Well, he was the Football Association’s director of coaching from grassroots upwards in the 80s and created in four top secret video cassettes the tactics of POMO. They became part of the FA’s official coaching manual.

The initials stand for Positions Of Maximum Opportunity (let’s keep this clean, folks!) Which, roughly translated, means hoofing the ball at every available opportunity into the opposition penalty area to create aerial chaos. In rugby it is called ‘up and under’. Hughes’ philosophy was that most goals were scored from less than three passes.

It was a style of play Graham Taylor (always the brown-nose) adopted at both Watford and Aston Villa and which eventually led him to the England manager’s job where he was hopelessly out of his depth. And ultimately led to the ‘Turnip’ jibes which will haunt him forever.

Similarly, Bobby Gould at Wimbledon won an FA Cup final against the then mighty Liverpool using the same strong-arm tactics.

Which brings me on nicely to Stoke City. They play Manchester City in Saturday’s FA Cup final and are probably the most hated – and feared – team in football.

Messrs Ferguson and Wenger “loathe” playing against Stoke. Because of the crude and physically demanding tactics of POMO employed by its present devotee Tony Pulis. Indeed, he has even added another dimension – exocet missiles thrown in by Rory Delap.

The purists will tell you that any system which dulls and neglects creativity and imagination in midfield is an offence to the ‘Beautiful Game’. True. But try telling that to the vociferous army of Stoke City fans who are not only guaranteed Premier League football for another season of magic and mayhem but have the opportunity to win their first ever FA Cup on Saturday.

There’s more. The icing on the cake is that with Manchester City having already qualified for the Champions League Pulis’ boys are now guaranteed a spot in next season’s Europa League. For what they are about to receive!

“No one loves us,” boom Marie and Elaine of Weymouth, “and we don’t care!” They may be born and bred in Dorset “but dad is a Potter.”

It is hard to disagree with such defiance. I have known both these girls for a long, long time. They both work as carers in the community and they have supported Stoke through thick and thin down the years and they are so happy to be walking down Wembley Way. It is the perfect reward for all the times they made the long trek from Weymouth to Stoke and when Premier League football was just a pipe dream.

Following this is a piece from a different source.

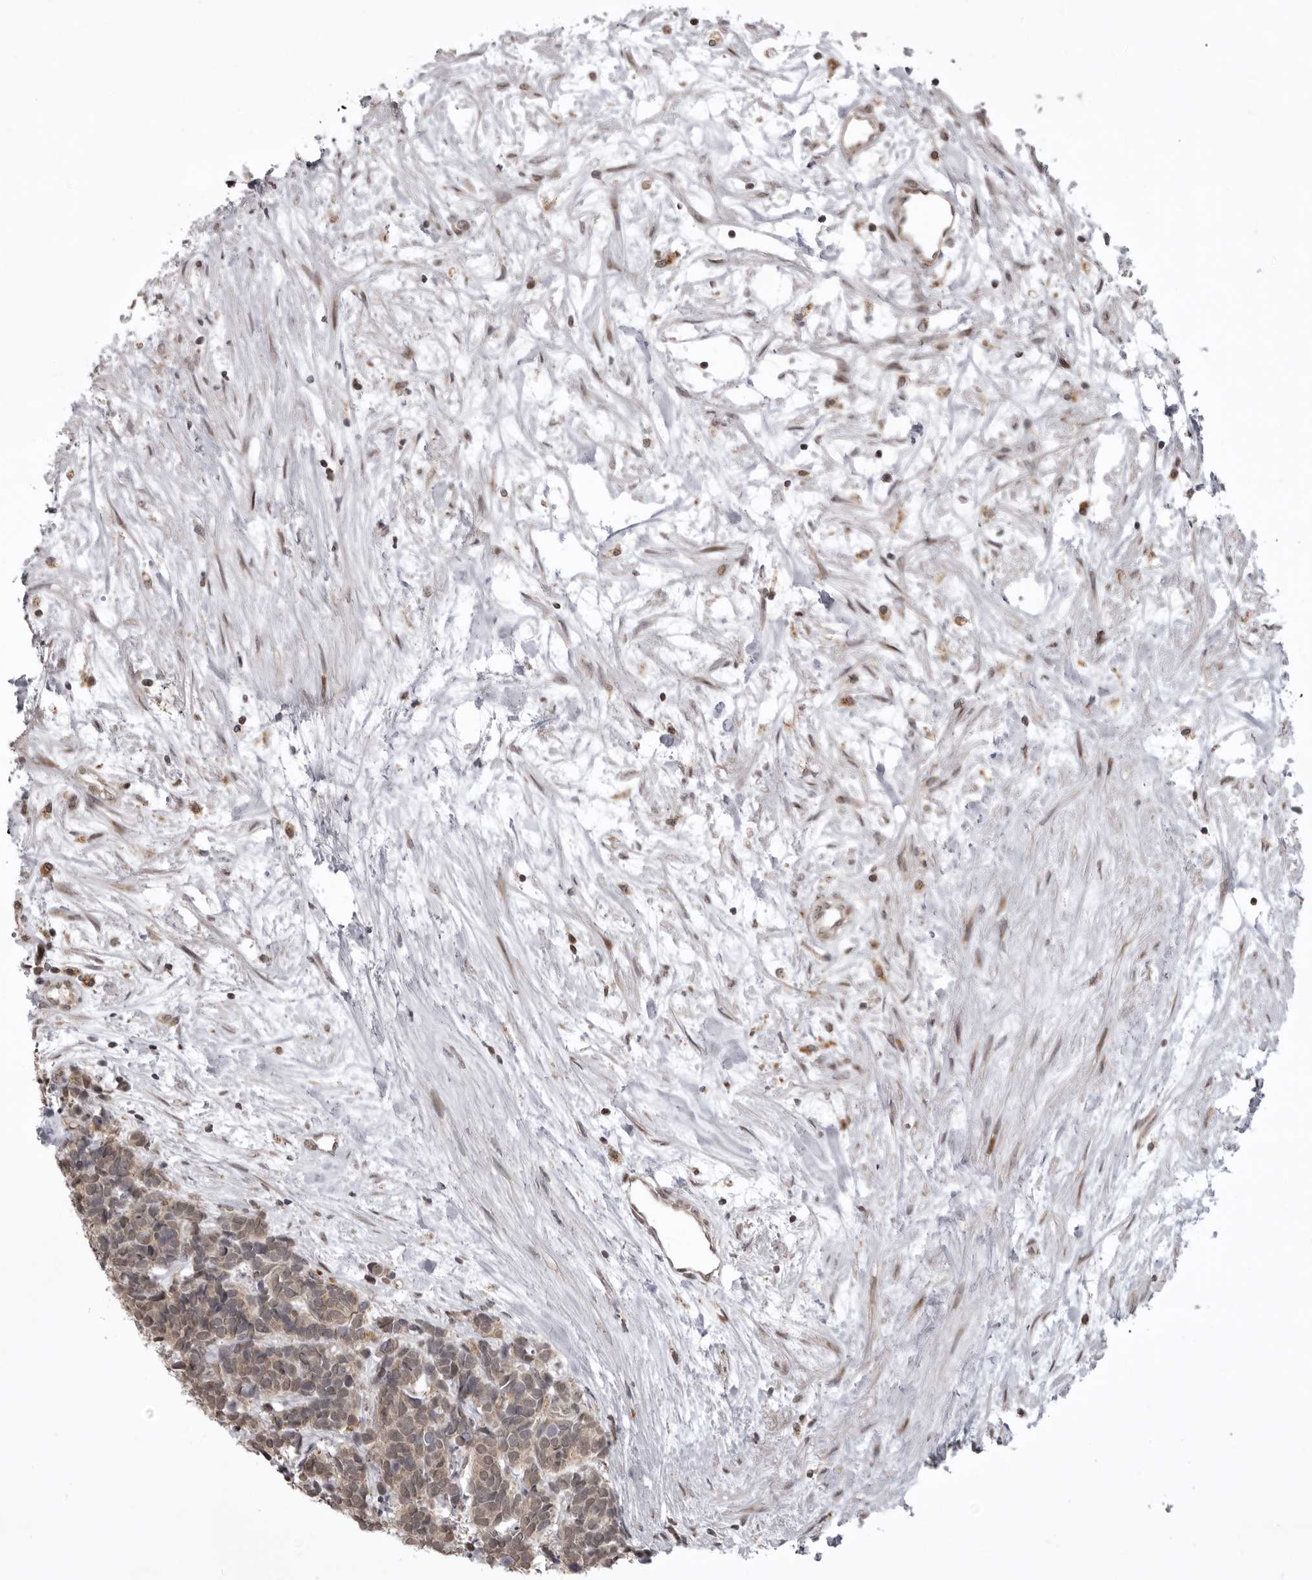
{"staining": {"intensity": "weak", "quantity": ">75%", "location": "cytoplasmic/membranous"}, "tissue": "carcinoid", "cell_type": "Tumor cells", "image_type": "cancer", "snomed": [{"axis": "morphology", "description": "Carcinoma, NOS"}, {"axis": "morphology", "description": "Carcinoid, malignant, NOS"}, {"axis": "topography", "description": "Urinary bladder"}], "caption": "The image reveals staining of carcinoid, revealing weak cytoplasmic/membranous protein positivity (brown color) within tumor cells. The staining was performed using DAB, with brown indicating positive protein expression. Nuclei are stained blue with hematoxylin.", "gene": "C1orf109", "patient": {"sex": "male", "age": 57}}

Says Marie: “We play the way we do because it is our only hope of survival each season. You have to admire Tony Pulis. All he cares about is the club and the fans. I love him because he doesn’t care what the big clubs think about us. The atmosphere at the Britannia Stadium for every game is incredible. You cannot hear yourself speak. And if you could have heard the noise we created when we beat Bolton at Wembley in the semi-final. It was out of this world.”

I say good luck to them but how sad that once again this weekend the showpiece FA Cup Final will play second fiddle to Manchester United’s record-busting 19th league title success at Blackburn.

Not that it upsets Marie and Elaine. “When you support one of the so-called unfashionable clubs,” they chorus, “you get used to all the headlines and publicity going to the Manchester United’s of this world. Congratulations to them of course but if we lift the trophy at Wembley it will be the greatest day of our lives.”

The Cup is dead? Don’t you believe it.